▸ **DATA SUPPLIED**:
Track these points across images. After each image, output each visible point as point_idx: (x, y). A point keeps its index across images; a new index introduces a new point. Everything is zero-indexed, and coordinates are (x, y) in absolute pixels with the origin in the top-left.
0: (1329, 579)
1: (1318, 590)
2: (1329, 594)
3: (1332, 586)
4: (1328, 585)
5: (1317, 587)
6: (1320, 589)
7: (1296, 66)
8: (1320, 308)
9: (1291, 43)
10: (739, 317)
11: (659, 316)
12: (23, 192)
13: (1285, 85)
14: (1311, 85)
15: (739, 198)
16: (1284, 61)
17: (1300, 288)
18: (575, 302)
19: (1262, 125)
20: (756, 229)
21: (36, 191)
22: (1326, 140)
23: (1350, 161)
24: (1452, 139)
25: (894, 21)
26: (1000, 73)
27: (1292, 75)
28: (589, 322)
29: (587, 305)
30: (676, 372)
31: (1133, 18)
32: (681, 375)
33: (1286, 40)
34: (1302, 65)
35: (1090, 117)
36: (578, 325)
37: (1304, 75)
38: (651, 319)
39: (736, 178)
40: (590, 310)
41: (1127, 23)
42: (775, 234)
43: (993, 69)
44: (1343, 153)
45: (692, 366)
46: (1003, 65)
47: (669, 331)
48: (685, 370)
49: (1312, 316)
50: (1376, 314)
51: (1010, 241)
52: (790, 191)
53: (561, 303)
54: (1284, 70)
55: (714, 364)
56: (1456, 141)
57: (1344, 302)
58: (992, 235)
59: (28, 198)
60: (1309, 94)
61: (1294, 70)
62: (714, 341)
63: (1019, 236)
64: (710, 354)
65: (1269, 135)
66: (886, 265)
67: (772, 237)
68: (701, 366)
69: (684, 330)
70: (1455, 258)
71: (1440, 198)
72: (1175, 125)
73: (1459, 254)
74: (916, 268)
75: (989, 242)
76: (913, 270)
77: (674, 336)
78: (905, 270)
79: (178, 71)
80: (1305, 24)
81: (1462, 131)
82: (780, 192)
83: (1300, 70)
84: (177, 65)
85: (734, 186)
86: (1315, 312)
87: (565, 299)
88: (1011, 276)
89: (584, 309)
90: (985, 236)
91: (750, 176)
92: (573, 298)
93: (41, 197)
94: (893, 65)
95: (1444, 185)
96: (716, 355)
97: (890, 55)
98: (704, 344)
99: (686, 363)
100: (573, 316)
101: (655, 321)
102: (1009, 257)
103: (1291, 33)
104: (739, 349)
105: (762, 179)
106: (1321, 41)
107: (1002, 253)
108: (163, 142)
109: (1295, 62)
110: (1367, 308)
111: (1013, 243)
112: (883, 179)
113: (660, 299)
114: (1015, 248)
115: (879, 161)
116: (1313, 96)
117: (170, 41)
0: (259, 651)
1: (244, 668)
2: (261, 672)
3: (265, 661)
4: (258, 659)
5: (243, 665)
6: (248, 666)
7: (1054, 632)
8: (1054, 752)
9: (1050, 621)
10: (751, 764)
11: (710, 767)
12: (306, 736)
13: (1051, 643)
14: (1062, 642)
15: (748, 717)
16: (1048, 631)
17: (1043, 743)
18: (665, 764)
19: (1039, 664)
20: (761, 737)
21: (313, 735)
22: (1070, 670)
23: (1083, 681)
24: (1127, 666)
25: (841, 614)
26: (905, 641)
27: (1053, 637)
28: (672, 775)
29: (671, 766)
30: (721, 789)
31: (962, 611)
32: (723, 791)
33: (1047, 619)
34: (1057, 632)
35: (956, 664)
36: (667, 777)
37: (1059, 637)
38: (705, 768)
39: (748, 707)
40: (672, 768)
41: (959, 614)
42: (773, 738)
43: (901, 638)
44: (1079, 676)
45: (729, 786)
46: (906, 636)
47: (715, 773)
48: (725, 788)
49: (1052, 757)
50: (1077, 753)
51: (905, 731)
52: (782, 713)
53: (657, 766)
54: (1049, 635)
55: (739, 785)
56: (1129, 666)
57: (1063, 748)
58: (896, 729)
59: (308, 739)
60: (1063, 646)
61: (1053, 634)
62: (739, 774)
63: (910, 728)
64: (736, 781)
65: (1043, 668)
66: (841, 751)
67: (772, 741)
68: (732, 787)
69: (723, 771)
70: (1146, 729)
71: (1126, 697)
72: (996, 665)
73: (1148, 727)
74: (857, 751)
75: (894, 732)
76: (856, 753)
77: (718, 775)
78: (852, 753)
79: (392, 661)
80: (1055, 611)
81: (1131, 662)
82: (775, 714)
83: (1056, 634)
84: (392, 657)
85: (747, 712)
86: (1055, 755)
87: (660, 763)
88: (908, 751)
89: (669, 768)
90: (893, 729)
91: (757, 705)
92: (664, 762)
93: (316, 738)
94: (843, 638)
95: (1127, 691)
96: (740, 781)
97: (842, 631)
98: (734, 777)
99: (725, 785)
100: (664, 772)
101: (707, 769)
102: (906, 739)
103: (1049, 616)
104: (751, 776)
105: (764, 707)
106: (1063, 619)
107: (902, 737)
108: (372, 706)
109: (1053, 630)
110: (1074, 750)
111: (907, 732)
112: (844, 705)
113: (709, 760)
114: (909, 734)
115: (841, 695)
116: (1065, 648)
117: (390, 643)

▸ **PROBLEM TO SOLVE**:
From the entries above, extract only the lines running from the one containing "20: (756, 229)" through the one containing "87: (565, 299)", inclusive.

▸ **SOLVED EXERCISE**:
20: (756, 229)
21: (36, 191)
22: (1326, 140)
23: (1350, 161)
24: (1452, 139)
25: (894, 21)
26: (1000, 73)
27: (1292, 75)
28: (589, 322)
29: (587, 305)
30: (676, 372)
31: (1133, 18)
32: (681, 375)
33: (1286, 40)
34: (1302, 65)
35: (1090, 117)
36: (578, 325)
37: (1304, 75)
38: (651, 319)
39: (736, 178)
40: (590, 310)
41: (1127, 23)
42: (775, 234)
43: (993, 69)
44: (1343, 153)
45: (692, 366)
46: (1003, 65)
47: (669, 331)
48: (685, 370)
49: (1312, 316)
50: (1376, 314)
51: (1010, 241)
52: (790, 191)
53: (561, 303)
54: (1284, 70)
55: (714, 364)
56: (1456, 141)
57: (1344, 302)
58: (992, 235)
59: (28, 198)
60: (1309, 94)
61: (1294, 70)
62: (714, 341)
63: (1019, 236)
64: (710, 354)
65: (1269, 135)
66: (886, 265)
67: (772, 237)
68: (701, 366)
69: (684, 330)
70: (1455, 258)
71: (1440, 198)
72: (1175, 125)
73: (1459, 254)
74: (916, 268)
75: (989, 242)
76: (913, 270)
77: (674, 336)
78: (905, 270)
79: (178, 71)
80: (1305, 24)
81: (1462, 131)
82: (780, 192)
83: (1300, 70)
84: (177, 65)
85: (734, 186)
86: (1315, 312)
87: (565, 299)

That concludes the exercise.